What users can do in chat

When users open chat, they can:

  • Start from a welcome screen with an input box and optional prompt starters.
  • Use a sidebar with conversation history that supports rename and delete.
  • Get streaming answers with markdown, code blocks, and citations.
  • Sign in with a work account (Microsoft Entra ID) in connected deployments.
  • Use chat in disconnected or air-gapped deployments, where sign-in is skipped.

Chat in combined and agentic deployments

If you deploy Agentic Retrieval in combined or agentic deployments, end users access chat from the registered URL for your Agentic Retrieval app by using the /chat path.

Chat provides:

  • Multi-turn conversations with AI agents.
  • Thread history that persists per user.
  • Streaming responses through Server-Sent Events (SSE).
  • Run-step visibility so users can see the tools and knowledge sources the agent used.
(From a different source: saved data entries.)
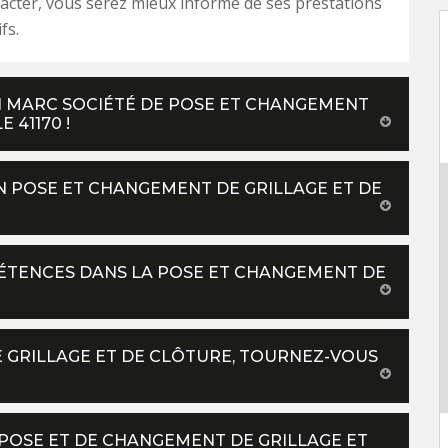
tacter, vous serez mieux informé de ses prestations
fs.
N MARC SOCIÉTÉ DE POSE ET CHANGEMENT
 41170 !
N POSE ET CHANGEMENT DE GRILLAGE ET DE
ÉTENCES DANS LA POSE ET CHANGEMENT DE
 GRILLAGE ET DE CLÔTURE, TOURNEZ-VOUS
E POSE ET DE CHANGEMENT DE GRILLAGE ET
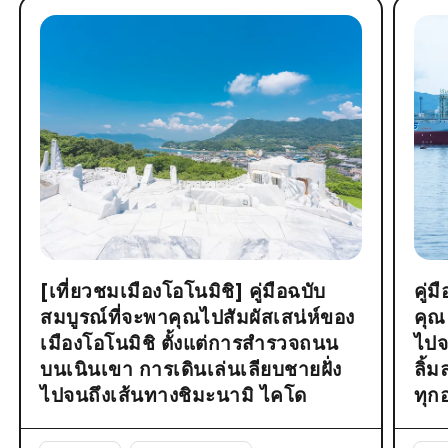
[เที่ยวชมเมืองโอโนมิชิ] คู่มือฉบับ
คู่
สมบูรณ์ที่จะพาคุณไปสัมผัสเสน่ห์ของ
คุณ
เมืองโอโนมิชิ ตั้งแต่การสำรวจถนน
ไปจ
บนเนินเขา การเดินเล่นเลียบชายฝั่ง
ลิ้
ไปจนถึงเส้นทางชิมะนามิ ไคโด
ทุก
Chat routes requests through agents, which can call knowledge bases and MCP tools before generating a response.

Chat URL for end users

Use the registered URL for your Agentic Retrieval app with /chat appended. For example: https://arcrag.contoso.com/chat.

Collection access and RBAC for chat

Azure role-based access control (Azure RBAC) controls which collections each user can query in chat.

  • Users need the EdgeRAGEndUser role to sign in and use chat.
  • Users also need an app role that matches each collection name they should access. The default collection is edgeragapp, so users who query the default collection need the edgeragapp app role. For example, the app role finance-docs grants access to collection finance-docs.
  • Users with EdgeRAGDeveloper can access all collections.

If a user has EdgeRAGEndUser but no matching collection role, chat requests can return 403 Forbidden.

For setup steps, see Create app roles for collection access.

How chat fits in Agentic Retrieval

Chat is the user-facing entry point. Users type questions in chat, then backend runtime services retrieve content and generate grounded answers.

This separation keeps chat simple while backend services handle orchestration, policy checks, and data access rules.

Chat runtime architecture and flow

This diagram shows the high-level relationship between the user, chat, runtime services, and knowledge sources.

Diagram that shows the chat flow from user to chat, runtime services, agent, and knowledge sources, with responses returned to chat.

The following sequence shows how a user prompt moves through runtime services and streams back to chat.

Sequence diagram of end-to-end chat flow from user to chat, runtime services, and agent tools, with streamed responses returned to chat.

Connected identity path

In connected deployments, the browser gets a user token through Entra ID and sends it to runtime services for validation and user scoping.

In disconnected or air-gapped deployments, chat runs without Entra sign-in, and the network boundary becomes the trust boundary.